6. Ridiculously Overpriced. Same Os, new features and decimal number (ie: 10.3.9 to 10.4.0) shell out a hundred books. Need a new machine? Drop $1600. Look, it was fine back in the day when each Mac came with high end stuff like a SCSI drive that spun ridiculously faster than the standard IDE drives—but today these Macs ship with the same junk that is in standard pc. Pop it open and you have tons of parts from Toshiba, Motorola and Intel. Basically you’re paying $1600 for a Dell in a nice case. And don’t wave the Mac Mini in front of me as if it’s the answer to the Payer’s Prayers. You burp and it overheats. Speaking of which—

5. Overheating. The machine’s fan starts to scream if you have a post it note sitting next to it. Mac overclocked their CPU’s without supplying proper cooling. If you’re eyes glazed over let me interpret what I said: I witnessed the loss of 17 iMacs in one week because they were too hot. Apple’s response? “Sorry, that’s (i)Life.”

4. The Community. The fanatical ad-worshipping community of self-important wannabe-computer-users who can’t figure out how to plug in a toaster who think they are designing a website when they use photo-book and think they have a life because they organize it all on iCal yet weep whenever the thing has a huge Darwin crash. The poor yet willing-to-shell-out-$1600-on-a-piece-of-history sycophants who congregate in dark blogs or forums praising Apple’s latest macbooks while ignoring that they can’t touch the thing because it’s hot to the touch. Oh wait, there’s an unnamed firmware update for that. Ignore the clicking noise.

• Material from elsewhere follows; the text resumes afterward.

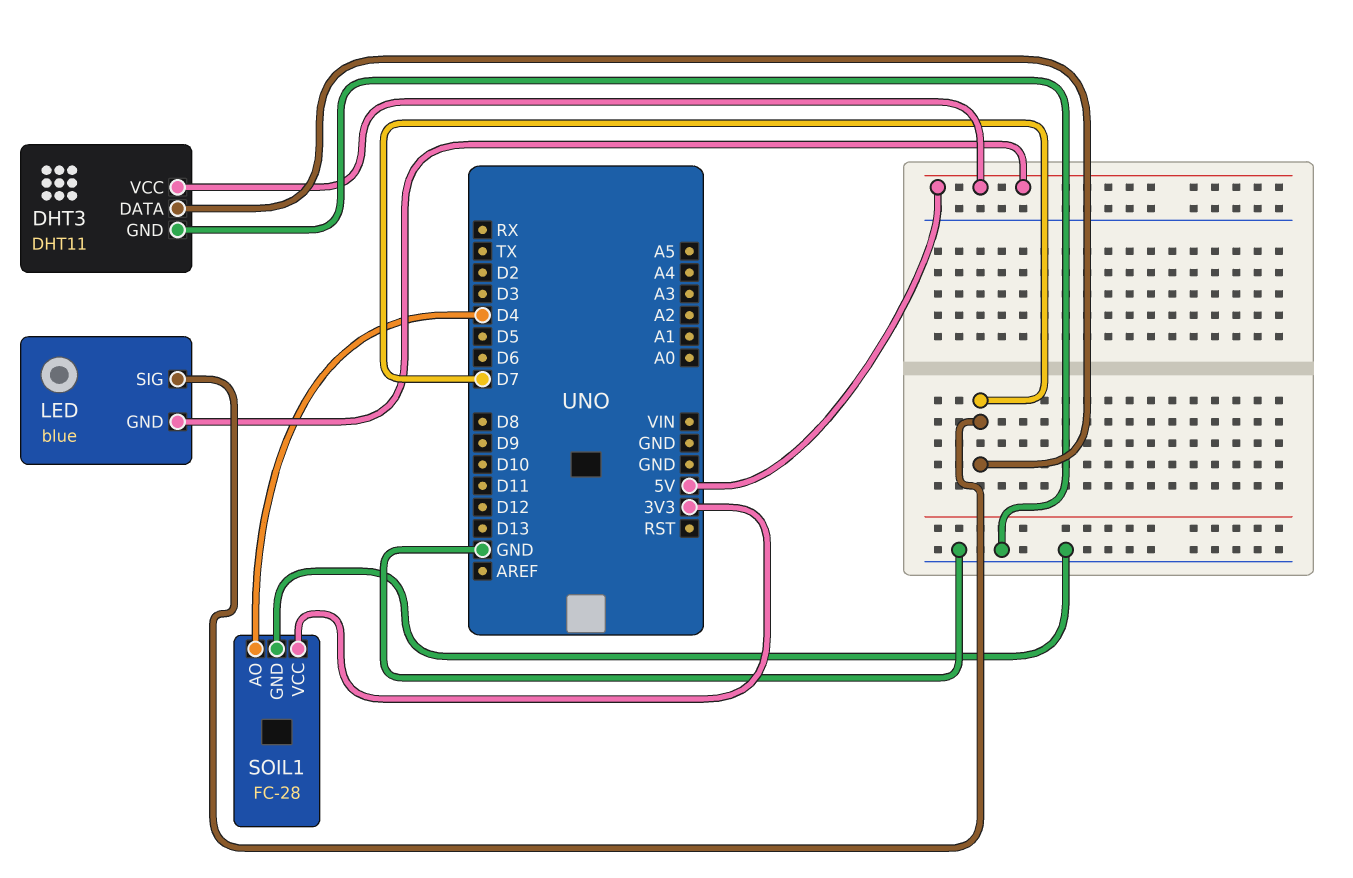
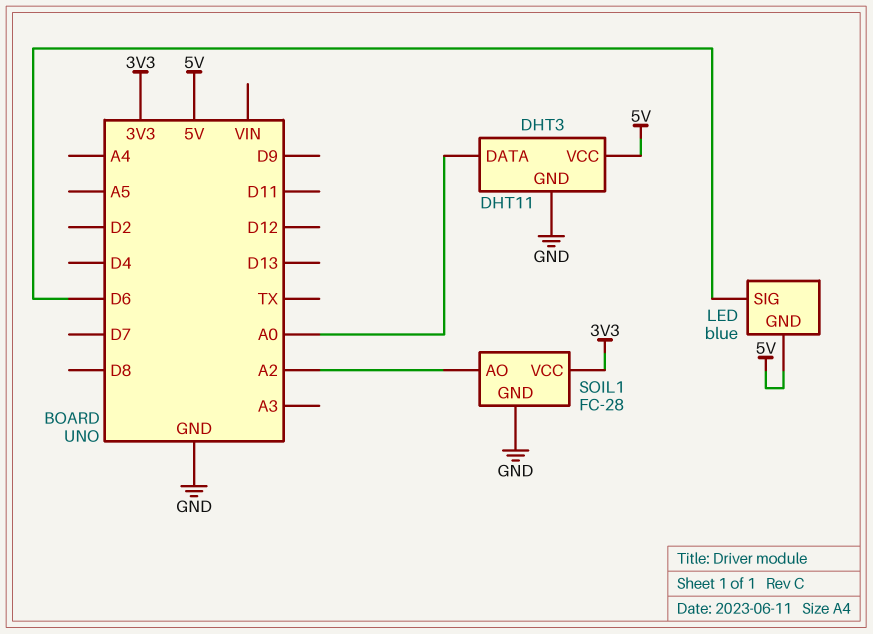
DHT3 pin DATA: D7 -> A0
LED pin SIG: D7 -> D6
SOIL1 pin AO: D4 -> A2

3. The End of the Clone Wars. Competition with Powercomputing and Motorola forced the Apple Empire to grow by edging up processor speeds and hard drive space. People danced, glasess clinked, stocks soared (family invested) and a bright Apple shaped future shined on the horizon. Until they brought their heavy heal down and refused the clones the right to produce any new architecture. Motorolla ran away with a defiant fist and Powercomputing merely gasped with Apples heavy corporate foot on its writhing chest. Thus ended progress.

2. No Pro-User. Give me advanced options, people! Look, I want a computer that lets me remove a font without navigating to four different locations. I want a computer that allows me to configure general preferences without going to specific aps. Hey Steve, just because you want the machine simple doesn’t mean you have to close the door on the advanced stuff—we’re not all morons.

1. Closed System—Still. Let’s say you’re a gamer and you want to upgrade your sweet gaming Mac. Let’s ignore the fact that there are no games if you’re a true gamer. You say “I’ve just gotta’ get the latest CPU and for that I need a new motherboard”. Not going to happen. You might as well have bought a laptop. At least, during the Clone Wars, you could do some CPU upgrades. Now, with the amount of change, you can’t do anything except buy a whole new system. So take you’re Apple Time Capsule and put it under your desk for the day you can finally build a girl robot.

Saving grace is that no one reads this site.